*** DATA TO EXAMINE ***

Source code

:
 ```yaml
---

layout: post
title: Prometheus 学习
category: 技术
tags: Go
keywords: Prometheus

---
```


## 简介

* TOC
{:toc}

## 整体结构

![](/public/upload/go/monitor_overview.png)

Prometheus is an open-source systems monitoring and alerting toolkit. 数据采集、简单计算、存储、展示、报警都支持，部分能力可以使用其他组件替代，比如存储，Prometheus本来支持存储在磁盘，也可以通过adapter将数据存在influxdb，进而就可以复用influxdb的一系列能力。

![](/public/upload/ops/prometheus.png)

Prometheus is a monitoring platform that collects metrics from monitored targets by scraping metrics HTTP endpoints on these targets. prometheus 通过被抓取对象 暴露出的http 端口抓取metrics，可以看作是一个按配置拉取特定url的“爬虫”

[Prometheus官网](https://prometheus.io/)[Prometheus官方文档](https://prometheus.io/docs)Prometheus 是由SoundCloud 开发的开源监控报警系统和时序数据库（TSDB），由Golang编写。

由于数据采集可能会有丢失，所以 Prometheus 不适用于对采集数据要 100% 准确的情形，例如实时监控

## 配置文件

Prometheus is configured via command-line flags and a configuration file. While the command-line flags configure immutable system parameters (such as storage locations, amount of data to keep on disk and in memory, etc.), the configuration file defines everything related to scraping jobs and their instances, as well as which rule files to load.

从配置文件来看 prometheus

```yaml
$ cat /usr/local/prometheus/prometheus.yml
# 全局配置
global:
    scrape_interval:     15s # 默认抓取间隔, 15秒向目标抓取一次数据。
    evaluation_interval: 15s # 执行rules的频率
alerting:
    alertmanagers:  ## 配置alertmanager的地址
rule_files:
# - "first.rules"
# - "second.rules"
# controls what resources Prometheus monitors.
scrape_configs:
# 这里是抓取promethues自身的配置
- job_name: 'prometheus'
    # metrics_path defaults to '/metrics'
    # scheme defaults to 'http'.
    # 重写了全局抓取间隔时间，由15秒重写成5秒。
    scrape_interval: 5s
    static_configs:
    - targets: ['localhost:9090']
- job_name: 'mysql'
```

***

> [EXERCISE DESCRIPTION]: Collect the lines of the records that include the string "targets".

> [RESPONSE TO THIS EXERCISE]:
Prometheus is a monitoring platform that collects metrics from monitored targets by scraping metrics HTTP endpoints on these targets. prometheus 通过被抓取对象 暴露出的http 端口抓取metrics，可以看作是一个按配置拉取特定url的“爬虫”
    - targets: ['localhost:9090']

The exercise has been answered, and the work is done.